Reinforcement Learning to Disentangle Multiqubit Quantum States from Partial Observations
Pavel Tashev, Stefan Petrov, Friederike Metz, Marin Bukov
TL;DR
The paper tackles the challenge of disentangling arbitrary multiqubit states using only partial information by casting the problem as a reinforcement-learning task. It employs a permutation-equivariant transformer policy to select which pair of qubits to couple with a two-qubit gate, and computes locally optimal gates from two-qubit reduced density matrices, enabling state-dependent, short disentangling circuits. Across 4–6 qubits and Haar-random initial states, the RL agent outperforms baseline random/greedy strategies, achieving substantial reductions in gate counts and CNOT complexity after transpilation, with demonstrated resilience to shot and hardware noise.
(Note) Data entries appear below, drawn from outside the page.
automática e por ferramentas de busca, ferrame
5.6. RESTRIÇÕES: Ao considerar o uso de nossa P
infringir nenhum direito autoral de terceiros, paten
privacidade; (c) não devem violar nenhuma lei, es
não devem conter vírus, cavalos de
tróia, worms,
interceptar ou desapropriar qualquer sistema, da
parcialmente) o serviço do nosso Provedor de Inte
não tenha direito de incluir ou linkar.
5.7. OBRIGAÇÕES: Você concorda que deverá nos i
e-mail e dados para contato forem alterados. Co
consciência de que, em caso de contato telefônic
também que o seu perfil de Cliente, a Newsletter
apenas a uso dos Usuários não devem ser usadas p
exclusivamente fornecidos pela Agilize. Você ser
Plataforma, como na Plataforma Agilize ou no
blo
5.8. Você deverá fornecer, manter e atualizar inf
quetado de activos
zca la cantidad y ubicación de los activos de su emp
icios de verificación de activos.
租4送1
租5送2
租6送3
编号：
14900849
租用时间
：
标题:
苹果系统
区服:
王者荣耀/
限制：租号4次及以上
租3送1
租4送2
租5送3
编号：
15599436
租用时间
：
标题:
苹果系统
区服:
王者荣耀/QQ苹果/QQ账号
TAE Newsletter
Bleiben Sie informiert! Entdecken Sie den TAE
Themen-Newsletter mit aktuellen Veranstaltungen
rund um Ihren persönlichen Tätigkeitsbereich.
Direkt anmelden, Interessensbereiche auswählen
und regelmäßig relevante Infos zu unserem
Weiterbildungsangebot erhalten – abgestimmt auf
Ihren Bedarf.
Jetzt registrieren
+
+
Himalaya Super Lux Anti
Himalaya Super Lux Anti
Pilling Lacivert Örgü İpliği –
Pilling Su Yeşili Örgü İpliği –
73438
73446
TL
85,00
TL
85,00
These results suggest practical pathways for state preparation and circuit synthesis on NISQ devices, including a general 4-qubit circuit using at most five 2-qubit gates (ten CNOTs) to disentangle any 4-qubit state, with potential extensions to larger systems and tensor-network-inspired architectures.
Abstract
Using partial knowledge of a quantum state to control multiqubit entanglement is a largely unexplored paradigm in the emerging field of quantum interactive dynamics with the potential to address outstanding challenges in quantum state preparation and compression, quantum control, and quantum complexity. We present a deep reinforcement learning (RL) approach to constructing short disentangling circuits for arbitrary 4-, 5-, and 6-qubit states using an actor-critic algorithm. With access to only two-qubit reduced density matrices, our agent decides which pairs of qubits to apply two-qubit gates on; requiring only local information makes it directly applicable on modern NISQ devices. Utilizing a permutation-equivariant transformer architecture, the agent can autonomously identify qubit permutations within the state, and adjusts the disentangling protocol accordingly. Once trained, it provides circuits from different initial states without further optimization. We demonstrate the agent's ability to identify and exploit the entanglement structure of multiqubit states. For 4-, 5-, and 6-qubit Haar-random states, the agent learns to construct disentangling circuits that exhibit strong correlations both between consecutive gates and among the qubits involved. Through extensive benchmarking, we show the efficacy of the RL approach to find disentangling protocols with minimal gate resources. We explore the resilience of our trained agents to noise, highlighting their potential for real-world quantum computing applications. Analyzing optimal disentangling protocols, we report a general circuit to prepare an arbitrary 4-qubit state using at most 5 two-qubit (10 CNOT) gates.